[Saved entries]
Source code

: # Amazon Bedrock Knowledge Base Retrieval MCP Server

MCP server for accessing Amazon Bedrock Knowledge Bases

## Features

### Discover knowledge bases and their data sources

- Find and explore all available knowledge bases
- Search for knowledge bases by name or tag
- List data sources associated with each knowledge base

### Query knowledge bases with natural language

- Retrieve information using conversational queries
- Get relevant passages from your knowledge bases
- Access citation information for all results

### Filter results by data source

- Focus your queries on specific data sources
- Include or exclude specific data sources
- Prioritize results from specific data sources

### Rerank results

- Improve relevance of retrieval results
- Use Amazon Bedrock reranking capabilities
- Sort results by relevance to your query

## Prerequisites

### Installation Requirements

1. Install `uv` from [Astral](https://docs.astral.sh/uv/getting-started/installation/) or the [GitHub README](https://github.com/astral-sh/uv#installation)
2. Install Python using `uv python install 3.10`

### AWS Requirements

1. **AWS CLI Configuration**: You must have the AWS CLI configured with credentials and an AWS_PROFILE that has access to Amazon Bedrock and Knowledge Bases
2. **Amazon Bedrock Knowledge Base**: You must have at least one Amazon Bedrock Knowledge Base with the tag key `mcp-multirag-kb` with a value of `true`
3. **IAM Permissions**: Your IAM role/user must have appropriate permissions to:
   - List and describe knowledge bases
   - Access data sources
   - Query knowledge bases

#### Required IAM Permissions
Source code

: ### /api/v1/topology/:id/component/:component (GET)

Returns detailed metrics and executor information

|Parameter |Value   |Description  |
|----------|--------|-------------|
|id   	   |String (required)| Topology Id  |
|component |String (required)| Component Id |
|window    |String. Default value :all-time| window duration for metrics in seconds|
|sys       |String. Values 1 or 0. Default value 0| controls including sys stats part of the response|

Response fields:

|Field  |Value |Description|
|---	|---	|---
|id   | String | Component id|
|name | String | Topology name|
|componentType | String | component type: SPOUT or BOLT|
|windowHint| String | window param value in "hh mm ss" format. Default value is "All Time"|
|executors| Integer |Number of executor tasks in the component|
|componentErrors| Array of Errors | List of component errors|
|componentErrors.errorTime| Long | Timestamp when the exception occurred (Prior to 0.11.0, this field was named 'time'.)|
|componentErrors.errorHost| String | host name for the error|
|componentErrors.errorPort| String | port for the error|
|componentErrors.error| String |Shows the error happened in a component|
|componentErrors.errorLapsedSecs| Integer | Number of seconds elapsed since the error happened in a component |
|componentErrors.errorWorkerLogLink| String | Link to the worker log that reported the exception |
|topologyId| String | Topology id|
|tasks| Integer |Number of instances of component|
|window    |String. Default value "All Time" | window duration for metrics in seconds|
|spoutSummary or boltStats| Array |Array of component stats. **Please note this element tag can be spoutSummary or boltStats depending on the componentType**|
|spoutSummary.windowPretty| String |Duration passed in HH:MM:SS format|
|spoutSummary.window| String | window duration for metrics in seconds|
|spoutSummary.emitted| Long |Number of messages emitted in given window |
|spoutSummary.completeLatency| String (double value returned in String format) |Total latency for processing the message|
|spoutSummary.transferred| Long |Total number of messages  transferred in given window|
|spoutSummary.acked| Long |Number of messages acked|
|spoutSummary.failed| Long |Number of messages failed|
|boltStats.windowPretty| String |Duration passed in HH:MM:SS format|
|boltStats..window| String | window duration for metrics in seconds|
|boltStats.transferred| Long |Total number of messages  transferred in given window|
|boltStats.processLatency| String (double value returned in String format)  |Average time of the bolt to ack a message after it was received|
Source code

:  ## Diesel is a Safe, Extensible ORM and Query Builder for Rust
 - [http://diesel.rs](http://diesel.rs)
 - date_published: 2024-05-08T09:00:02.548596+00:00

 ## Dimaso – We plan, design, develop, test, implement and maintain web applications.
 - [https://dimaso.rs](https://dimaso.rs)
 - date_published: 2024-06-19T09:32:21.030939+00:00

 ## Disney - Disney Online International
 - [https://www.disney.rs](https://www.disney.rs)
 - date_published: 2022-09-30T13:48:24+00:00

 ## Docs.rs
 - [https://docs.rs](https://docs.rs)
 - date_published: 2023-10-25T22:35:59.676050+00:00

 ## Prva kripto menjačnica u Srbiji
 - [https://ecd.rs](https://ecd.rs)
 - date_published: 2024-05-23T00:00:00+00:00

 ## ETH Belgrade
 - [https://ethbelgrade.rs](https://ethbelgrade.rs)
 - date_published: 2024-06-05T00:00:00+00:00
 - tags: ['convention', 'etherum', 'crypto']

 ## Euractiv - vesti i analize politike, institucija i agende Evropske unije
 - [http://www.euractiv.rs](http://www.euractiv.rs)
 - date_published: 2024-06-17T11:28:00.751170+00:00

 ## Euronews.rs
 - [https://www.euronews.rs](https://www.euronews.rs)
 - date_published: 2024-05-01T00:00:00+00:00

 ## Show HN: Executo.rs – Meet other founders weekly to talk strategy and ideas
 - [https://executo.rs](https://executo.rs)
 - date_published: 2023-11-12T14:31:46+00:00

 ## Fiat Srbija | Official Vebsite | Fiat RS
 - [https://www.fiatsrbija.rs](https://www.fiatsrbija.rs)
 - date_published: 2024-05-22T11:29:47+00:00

=== Written task ===
Pull out every line of the data above that contains the string "Amazon". Case counts.

=== Answer to the problem ===
: # Amazon Bedrock Knowledge Base Retrieval MCP Server
MCP server for accessing Amazon Bedrock Knowledge Bases
- Use Amazon Bedrock reranking capabilities
1. **AWS CLI Configuration**: You must have the AWS CLI configured with credentials and an AWS_PROFILE that has access to Amazon Bedrock and Knowledge Bases
2. **Amazon Bedrock Knowledge Base**: You must have at least one Amazon Bedrock Knowledge Base with the tag key `mcp-multirag-kb` with a value of `true`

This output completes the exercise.